Get Duked! (2020)
Oh! How I wanted to love Get Duked!
How I wanted this to be the next great Scottish comedy, to rise to the ranks of those that have come before, like Whiskey Galore!, Local Hero, Gregory’s Girl, Comfort and Joy, Restless Native and Trainspotting. I wanted to love it like I loved Bill Forsythe’s That Sinking Feeling about a group of half-wit thieves who steal a warehouse full of kitchen sinks only to find that there isn’t much of a black market for kitchen sinks.
I was cheering for Get Duked! to work. Alas, it doesn’t rise up to great heights. Great Scottish comedies are defined by colorful characters, ridiculous plots and an energy and pacing that doesn’t feel like it comes from anywhere else in the world. Get Duked! has the right tone and the right characters but sadly, I wasn’t laughing. I smiled a great deal, particularly a background gag in which a sheep is plowed over by a runway van, but in trying to make the film anarchic, it loses footing and becomes a random series of stuff. Things happen but we’re not invested.
The story is there. Get Duked! involves adolescent trio of juvenile delinquents – Dean (Rian Gordon), DJ Beatroot (Juneja) and Duncan (Lewis Gribben)- who are set out on a trek across the Scottish Highlands as part of the Duke of Edenborough Annual. Perhaps thankfully, they also been saddled with Ian (Sam Bottomley) who is using the event to put one more notch on his college resume.
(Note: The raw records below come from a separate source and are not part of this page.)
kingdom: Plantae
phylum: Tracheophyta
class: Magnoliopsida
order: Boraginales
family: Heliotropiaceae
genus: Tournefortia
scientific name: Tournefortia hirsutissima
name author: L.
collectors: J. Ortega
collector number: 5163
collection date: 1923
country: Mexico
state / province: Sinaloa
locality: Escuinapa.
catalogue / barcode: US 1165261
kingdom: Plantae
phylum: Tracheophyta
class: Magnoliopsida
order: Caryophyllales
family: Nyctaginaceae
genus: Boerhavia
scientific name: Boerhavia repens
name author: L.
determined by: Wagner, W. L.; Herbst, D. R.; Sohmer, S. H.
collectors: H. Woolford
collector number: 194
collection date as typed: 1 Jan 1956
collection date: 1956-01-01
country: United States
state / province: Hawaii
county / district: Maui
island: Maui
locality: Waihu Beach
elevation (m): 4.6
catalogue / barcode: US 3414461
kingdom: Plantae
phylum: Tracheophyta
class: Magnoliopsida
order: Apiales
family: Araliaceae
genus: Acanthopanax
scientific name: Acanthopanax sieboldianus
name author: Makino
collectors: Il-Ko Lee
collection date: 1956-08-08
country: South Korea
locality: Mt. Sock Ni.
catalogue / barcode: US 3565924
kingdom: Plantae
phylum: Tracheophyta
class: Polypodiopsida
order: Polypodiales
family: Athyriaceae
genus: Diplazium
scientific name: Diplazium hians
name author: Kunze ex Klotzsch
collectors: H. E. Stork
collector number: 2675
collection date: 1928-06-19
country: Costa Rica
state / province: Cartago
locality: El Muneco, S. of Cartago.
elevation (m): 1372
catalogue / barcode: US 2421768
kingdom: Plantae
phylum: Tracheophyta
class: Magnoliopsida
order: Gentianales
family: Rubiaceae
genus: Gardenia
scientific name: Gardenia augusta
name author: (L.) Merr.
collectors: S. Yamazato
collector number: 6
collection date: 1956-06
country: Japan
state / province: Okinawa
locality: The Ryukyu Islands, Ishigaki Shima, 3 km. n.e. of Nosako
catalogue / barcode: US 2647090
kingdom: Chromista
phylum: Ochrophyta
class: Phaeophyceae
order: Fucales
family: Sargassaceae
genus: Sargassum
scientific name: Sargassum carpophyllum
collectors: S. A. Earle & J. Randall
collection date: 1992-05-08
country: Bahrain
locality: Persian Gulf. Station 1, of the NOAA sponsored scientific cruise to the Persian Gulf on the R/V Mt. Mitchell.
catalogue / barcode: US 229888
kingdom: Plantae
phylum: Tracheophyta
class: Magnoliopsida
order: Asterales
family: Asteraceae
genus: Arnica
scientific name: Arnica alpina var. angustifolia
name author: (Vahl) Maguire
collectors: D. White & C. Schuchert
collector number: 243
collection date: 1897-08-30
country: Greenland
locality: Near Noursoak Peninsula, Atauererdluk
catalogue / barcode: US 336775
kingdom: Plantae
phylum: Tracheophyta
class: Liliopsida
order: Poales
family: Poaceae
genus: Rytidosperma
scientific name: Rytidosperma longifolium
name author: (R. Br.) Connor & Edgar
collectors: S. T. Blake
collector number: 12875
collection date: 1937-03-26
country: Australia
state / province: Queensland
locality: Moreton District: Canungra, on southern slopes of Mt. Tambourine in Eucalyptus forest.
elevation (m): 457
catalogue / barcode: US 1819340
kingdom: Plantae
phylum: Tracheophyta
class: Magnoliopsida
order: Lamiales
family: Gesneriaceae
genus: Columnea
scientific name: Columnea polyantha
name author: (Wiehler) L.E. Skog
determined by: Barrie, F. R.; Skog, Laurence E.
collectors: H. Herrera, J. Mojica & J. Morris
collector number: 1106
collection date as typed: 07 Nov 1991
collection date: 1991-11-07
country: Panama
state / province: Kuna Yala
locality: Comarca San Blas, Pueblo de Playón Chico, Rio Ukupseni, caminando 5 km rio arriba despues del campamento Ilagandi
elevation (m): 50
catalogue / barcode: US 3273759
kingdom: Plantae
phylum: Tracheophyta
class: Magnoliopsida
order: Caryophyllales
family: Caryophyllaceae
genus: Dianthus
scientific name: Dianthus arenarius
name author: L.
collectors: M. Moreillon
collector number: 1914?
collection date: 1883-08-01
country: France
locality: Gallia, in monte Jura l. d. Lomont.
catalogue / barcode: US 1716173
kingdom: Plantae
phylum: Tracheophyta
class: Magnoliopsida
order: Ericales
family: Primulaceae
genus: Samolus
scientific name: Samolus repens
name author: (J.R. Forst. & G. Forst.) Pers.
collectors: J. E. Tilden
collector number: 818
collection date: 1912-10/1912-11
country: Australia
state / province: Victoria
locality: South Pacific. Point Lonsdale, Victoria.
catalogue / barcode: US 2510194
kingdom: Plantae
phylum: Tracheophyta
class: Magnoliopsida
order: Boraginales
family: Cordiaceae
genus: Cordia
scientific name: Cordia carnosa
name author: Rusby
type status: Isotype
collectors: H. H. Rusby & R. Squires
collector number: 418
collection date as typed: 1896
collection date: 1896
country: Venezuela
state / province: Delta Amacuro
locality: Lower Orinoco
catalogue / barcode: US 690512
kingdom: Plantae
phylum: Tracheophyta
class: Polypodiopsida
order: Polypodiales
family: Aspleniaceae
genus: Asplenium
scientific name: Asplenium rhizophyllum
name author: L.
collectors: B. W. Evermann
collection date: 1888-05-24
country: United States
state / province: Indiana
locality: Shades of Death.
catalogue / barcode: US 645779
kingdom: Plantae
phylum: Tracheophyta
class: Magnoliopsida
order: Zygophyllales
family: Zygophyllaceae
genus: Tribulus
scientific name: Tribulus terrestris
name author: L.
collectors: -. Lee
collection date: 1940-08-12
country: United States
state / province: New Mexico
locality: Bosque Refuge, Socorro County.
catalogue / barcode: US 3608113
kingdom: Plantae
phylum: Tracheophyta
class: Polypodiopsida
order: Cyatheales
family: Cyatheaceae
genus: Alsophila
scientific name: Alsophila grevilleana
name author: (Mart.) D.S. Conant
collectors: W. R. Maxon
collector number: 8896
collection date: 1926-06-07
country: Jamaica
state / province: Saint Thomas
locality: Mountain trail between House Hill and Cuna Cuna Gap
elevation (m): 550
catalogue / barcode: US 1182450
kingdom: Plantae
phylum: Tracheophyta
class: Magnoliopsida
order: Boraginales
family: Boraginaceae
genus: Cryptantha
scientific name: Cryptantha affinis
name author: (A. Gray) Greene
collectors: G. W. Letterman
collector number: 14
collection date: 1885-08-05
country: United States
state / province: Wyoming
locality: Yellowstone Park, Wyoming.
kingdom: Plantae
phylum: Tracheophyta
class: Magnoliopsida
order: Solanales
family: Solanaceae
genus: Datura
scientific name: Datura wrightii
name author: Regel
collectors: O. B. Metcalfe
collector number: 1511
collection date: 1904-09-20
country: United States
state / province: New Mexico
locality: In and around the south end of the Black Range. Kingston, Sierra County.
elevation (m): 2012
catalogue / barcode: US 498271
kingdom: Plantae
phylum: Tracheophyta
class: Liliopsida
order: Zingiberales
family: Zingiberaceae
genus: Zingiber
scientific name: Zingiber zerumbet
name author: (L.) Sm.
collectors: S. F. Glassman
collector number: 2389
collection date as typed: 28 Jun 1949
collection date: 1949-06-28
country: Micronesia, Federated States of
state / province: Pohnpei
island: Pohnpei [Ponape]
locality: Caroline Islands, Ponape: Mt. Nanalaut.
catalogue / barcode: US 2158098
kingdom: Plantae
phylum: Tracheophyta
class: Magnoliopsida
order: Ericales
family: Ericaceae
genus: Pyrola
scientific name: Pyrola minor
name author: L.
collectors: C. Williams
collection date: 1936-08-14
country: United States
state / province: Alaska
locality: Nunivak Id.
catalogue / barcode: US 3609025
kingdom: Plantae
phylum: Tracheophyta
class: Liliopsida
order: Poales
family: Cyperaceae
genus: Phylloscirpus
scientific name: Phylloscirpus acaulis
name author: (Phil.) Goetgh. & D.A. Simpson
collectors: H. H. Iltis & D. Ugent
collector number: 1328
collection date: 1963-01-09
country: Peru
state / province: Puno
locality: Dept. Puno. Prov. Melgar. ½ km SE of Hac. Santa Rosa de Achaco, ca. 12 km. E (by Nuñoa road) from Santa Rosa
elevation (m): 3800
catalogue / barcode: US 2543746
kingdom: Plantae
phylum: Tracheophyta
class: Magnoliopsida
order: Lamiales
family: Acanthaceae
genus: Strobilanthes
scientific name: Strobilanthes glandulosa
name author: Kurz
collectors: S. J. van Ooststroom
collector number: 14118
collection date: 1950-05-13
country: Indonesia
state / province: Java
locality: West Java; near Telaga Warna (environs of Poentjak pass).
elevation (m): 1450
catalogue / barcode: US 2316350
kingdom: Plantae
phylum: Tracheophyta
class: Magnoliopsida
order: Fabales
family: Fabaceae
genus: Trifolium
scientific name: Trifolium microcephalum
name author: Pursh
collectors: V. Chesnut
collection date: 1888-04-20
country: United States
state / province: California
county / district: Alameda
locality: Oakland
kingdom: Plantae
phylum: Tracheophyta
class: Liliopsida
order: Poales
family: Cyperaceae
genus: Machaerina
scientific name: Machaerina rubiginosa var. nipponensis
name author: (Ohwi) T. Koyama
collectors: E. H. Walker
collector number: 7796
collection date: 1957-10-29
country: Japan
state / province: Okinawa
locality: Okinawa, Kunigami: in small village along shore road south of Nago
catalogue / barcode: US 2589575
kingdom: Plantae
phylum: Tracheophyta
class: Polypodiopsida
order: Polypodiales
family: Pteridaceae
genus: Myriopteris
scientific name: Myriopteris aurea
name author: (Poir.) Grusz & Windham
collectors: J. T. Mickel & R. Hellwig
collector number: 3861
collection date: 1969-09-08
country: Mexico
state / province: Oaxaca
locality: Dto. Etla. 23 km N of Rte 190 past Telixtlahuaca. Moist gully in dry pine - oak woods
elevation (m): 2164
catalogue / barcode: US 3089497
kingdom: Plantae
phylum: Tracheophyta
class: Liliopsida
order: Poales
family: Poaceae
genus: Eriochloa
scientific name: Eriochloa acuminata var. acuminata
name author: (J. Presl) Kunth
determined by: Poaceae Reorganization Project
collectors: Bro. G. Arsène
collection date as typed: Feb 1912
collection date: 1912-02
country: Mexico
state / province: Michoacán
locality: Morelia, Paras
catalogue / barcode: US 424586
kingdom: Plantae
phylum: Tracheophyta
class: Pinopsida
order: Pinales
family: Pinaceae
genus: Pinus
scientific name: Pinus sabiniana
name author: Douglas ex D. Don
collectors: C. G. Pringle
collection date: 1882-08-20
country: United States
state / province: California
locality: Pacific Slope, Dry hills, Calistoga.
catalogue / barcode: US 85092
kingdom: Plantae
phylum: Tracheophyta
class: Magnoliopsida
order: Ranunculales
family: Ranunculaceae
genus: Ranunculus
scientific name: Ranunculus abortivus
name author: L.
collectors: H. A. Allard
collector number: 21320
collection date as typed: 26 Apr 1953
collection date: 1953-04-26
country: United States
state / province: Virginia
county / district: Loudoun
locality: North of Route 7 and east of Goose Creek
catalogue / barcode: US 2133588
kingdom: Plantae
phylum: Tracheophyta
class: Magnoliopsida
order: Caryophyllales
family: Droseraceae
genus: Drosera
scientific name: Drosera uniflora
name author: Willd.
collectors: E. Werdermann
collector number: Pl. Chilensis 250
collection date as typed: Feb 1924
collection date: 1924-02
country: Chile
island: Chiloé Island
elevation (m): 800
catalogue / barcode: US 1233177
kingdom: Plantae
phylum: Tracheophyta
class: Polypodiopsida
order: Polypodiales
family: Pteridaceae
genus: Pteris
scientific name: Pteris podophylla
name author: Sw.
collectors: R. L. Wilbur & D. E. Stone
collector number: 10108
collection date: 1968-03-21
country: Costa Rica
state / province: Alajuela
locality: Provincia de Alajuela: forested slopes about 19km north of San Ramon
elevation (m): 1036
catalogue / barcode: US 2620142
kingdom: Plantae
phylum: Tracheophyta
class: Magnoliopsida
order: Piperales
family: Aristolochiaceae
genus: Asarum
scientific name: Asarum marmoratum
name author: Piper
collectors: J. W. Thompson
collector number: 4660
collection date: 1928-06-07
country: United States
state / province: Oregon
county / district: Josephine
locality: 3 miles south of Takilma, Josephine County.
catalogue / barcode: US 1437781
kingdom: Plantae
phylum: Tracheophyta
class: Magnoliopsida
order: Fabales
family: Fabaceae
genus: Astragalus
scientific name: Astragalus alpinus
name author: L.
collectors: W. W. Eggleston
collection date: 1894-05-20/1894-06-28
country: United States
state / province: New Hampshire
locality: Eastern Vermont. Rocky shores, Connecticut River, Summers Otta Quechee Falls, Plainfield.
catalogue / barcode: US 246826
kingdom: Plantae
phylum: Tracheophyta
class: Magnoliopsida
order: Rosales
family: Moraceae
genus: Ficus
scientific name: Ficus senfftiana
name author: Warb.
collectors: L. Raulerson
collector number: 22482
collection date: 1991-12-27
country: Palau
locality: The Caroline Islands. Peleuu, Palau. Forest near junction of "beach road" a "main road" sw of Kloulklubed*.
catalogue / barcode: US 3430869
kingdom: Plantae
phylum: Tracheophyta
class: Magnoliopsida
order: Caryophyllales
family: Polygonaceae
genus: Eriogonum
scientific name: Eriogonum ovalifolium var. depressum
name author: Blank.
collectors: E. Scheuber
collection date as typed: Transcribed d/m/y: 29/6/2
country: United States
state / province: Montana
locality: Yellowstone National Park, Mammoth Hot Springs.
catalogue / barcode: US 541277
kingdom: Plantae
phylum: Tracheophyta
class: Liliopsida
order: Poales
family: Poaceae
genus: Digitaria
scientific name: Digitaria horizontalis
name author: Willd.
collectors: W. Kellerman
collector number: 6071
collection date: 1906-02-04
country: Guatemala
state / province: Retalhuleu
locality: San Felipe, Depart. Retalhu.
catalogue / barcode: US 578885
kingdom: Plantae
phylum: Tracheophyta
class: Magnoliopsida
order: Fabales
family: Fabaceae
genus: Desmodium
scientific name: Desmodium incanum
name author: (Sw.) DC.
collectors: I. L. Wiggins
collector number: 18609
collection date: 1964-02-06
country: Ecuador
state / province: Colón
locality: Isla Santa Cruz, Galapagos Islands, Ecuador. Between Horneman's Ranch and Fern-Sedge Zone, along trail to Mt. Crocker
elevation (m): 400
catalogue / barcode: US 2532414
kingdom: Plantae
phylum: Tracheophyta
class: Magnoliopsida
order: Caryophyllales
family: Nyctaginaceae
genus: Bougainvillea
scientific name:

on a death march team building exercise in which there is no cell service and only one map. Unbeknownst to them, they are being hunted by a pair of blood-thirsty aristocrats in a sort-of pure-blood recreation of The Most Dangerous Game.
With that, director Ninian Doff expects this to be a social commentary about how the aristocracy would rather hunt blue collar kids for sport in order to retain the purity of British blood. The aristocrats The Duke and The Duchess who, honestly, feel more like an intrusion onto the plot rather than an organic part of it. They are not really developed as characters beyond their upper-class standing so that we never feel a sense of purpose and they’re not so much of a threat that we worry for the boy’s safety.
Doff needed to have things one way or the other. Either paint the social commentary with broader colors or simply get rid of the social commentary and have it just be Four Against the Wilderness. As it stands, the movie often feels episodic, moving from one thing to the next without a real connection, or a journey playing out.
The funniest thing in the movie is the character of DJ Beatroot who comes to realize only too late how stupid his stage name really is. In the wilderness, doffed completely in white, he is the whitest of white privilege – a kid who believes himself to be the future of hip hop in a landscape were his stage name is thought to have something to do with agriculture. That his mix-tape ends up in the hands of several local nationalist is the greatest promise of a much better comedy. Alas, it doesn’t rise to great heights. It is amusing here and there but that’s about it.